Summary
-
Motivation for the paper the current distributed system complies the Lamport's happened-before logic and uses mutex lock to lock the variable that prevents data race from other threads accessing the variable.
-
They use the lockset algorithm that maintains an observation thread for seeing if the same locks are held whenever the shared data is accessed and infer which locks protect which data item. Since Eraser has no way to know the purpose of the lock, it must obtain the lock protection relationship based on the history. For each shared variable v, Eraser maintains a candidate lock set C(v), which holds all locks that have protected v. When the variable is initialized, C(v) is the set of all possible locks. When the variable is accessed, C(v) <- C(v) $\cap$ set of locks for the current thread. Obviously, this set will only get smaller or remain stable. Terminal: All threads protect the same resource with consistent locks (immobilization point) => Refined; C(v) is empty => Inconsistent. To weaken the strong rule, we can assume the initialization has no lock and the read-only data do not require a lock and the read-write lock is single-writer multiple-readers. If no other thread can refer to it, then there is no need to lock other threads. This is true for newly allocated data. To avoid false alerts, Eraser delays the refinement of candidate sets until after initialization is complete. However, confirming that initialization is complete is difficult, so this is delayed again until the shared variable is first accessed by a second thread. If the shared variable is always read or written by only one thread, then the refinement is always not executed. Furthermore, for read-only objects, again, protection is not necessary. Such support can be provided by warning only those shared variables that are written by multiple threads.
If updated because of the writer, we should only save locks that are in reading mode.
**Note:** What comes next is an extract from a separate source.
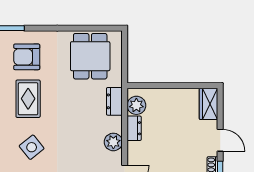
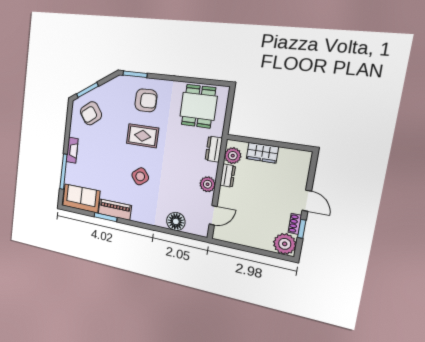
armchair: (27, 57) -> (146, 100), turned 180
rug: (28, 99) -> (143, 136), turned 90
wardrobe: (209, 104) -> (262, 153), moved, turned -90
Eraser is implemented in Digital Unix OS on the Alpha processor using the ATOM [Srivastava and Eustace 1994] binary modification system. Eraser takes the unmodified binary code as input and produces new binary code that is functionally consistent but with Eraser runtime inserted into it. Monitor each global/heap load/store to maintain C(v) (via address and stack pointer relationships) Monitor each lock acquire/release call and thread creation/termination to maintain the locks held by the threads. Monitor each memory allocation to initialize C(v), and each word has the potential to become a shared variable. (So much trouble, mostly because changes are being made to the binary, not the source code) Maintain the set of stack addresses accessible through registers rather than stack pointers. When a race occurs, Eraser logs to the file and reports the line number, traceback of the stack frame, thread ID, memory address, access method, PC/RSP value, etc. to locate the problem code. If that doesn't find it, then let Eraser log each access. -
The author found that the general overhead comes from the fact that a function call is required for each monitoring in ATOM, but upgrading to version 1996 allows inlining. Therefore he directly concluded that performance was not greatly affected and that it was not the main purpose of the program. The slowdown by a factor of 10 to 30x is unavoidable.
Critique
- They monitor C/C++ allocators and locks that require binary rewriting and runtime function calls. It still couldn't observe the kernel level and microarchitecture level races. Like there's a soft IRQ that changes the memory state, the simple model of observing aside is not valid. For modeling, the memory safety/ race condition inside the kernel should introduce modeling for all possible state changes that will make the tool much more soundiness.
- This is a combination of art and engineering. It's art is because it utilizes some weaker formalization and uses observation thread to watch the thread state change. It's engineering because binary rewriting is dirty work.
- It's the start of the whole debugging and software engineering world in the kernel. I think tracing the bugs inside the kernel is a long-discussed topic. New eBPF tools can be used to livepatch kernel, reducing the overhead of instrumenting kernel and migratable without writing a module or hacking LSM to do so.